Comment les changements dans mes médicaments MG m'affectent

Les changements s’accompagnent d’une dose de chagrin. C'est complexe. Je suis reconnaissant pour le changement, mais j'ai aussi des sentiments de tristesse parce que l'ancienne «normalité» me manquera. C'est la meilleure façon de décrire ce que je ressens à l'idée de changer de médicament MG.

J'ai découvert que je souffrais de myasthénie grave en 2017. Aucun médicament spécifiquement approuvé pour la MG n'était disponible. Imaginez-vous découvrir que vous souffrez d’une maladie rare et qu’aucun médicament n’existe pour celle-ci ? Assez dévastateur.

Le traitement ressemblait à un mode de survie. Nous avons utilisé ce qui était disponible. Cela comprenait des médicaments initialement conçus pour d’autres affections. Des thérapies qui « en quelque sorte » ont fonctionné. Des perfusions qui nécessitaient des heures passées sur une chaise, un accès intraveineux et une planification toute ma vie autour de visites.
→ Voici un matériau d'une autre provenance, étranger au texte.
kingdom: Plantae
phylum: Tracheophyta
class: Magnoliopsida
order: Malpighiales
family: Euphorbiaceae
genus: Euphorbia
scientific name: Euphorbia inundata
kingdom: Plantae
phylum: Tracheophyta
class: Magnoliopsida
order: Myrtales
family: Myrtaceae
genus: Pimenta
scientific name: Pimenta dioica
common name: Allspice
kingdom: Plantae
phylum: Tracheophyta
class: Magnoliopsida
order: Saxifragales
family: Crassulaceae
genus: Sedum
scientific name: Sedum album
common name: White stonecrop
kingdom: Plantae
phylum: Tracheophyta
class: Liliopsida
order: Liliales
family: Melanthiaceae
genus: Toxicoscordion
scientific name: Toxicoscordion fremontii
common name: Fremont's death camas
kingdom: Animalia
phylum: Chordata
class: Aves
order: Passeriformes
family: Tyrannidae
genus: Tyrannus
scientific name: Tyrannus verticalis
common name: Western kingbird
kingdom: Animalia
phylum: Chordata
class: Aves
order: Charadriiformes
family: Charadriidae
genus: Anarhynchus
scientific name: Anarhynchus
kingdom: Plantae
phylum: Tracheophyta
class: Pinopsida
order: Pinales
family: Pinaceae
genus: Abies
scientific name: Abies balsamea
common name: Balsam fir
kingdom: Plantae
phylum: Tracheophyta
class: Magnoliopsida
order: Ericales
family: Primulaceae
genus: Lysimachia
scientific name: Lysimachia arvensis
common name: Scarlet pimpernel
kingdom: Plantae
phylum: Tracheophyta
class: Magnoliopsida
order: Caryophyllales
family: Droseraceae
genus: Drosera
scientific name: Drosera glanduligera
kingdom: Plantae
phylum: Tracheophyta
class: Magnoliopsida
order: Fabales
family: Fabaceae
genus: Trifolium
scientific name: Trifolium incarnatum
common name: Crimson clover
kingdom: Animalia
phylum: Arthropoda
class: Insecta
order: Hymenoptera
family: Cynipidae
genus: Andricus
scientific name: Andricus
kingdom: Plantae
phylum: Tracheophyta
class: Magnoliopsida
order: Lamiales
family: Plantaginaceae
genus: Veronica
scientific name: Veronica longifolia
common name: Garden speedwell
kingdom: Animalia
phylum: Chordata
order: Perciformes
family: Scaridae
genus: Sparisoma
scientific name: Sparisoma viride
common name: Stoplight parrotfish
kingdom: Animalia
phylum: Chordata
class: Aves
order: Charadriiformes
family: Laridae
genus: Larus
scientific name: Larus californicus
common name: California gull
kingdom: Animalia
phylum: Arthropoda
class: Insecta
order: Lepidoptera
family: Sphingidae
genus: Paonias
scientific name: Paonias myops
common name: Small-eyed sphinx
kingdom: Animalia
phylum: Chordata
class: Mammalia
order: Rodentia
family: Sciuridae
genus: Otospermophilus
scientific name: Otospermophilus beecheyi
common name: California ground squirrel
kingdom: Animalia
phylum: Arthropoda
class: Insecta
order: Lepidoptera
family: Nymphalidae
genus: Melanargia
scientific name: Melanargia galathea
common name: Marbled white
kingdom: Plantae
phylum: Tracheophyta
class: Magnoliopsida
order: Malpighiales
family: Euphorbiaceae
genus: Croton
J'ai même plaidé en faveur de médicaments qui n'étaient même pas approuvés par la FDA.

Puis sont venus les traitements ciblés. Les recherches ont progressé. La science a rattrapé son retard.

En 2026, nous disposons de plusieurs options pour les médicaments MG. Il y en a tellement que je suis submergé de choix. J’ai récemment eu la possibilité de passer à l’auto-injection, et la décision a été difficile.

J'ai commencé les thérapies par perfusion il y a plus de neuf ans. En 2023, j'ai commencé un médicament créé pour la MG et, pour la première fois, j'ai eu l'impression que des bâtonnets et des infusions sans fin ne m'attachaient pas. J'ai commencé à recevoir les perfusions à la maison toutes les huit semaines. Structuré. Prévisible. Clinique. Sûr.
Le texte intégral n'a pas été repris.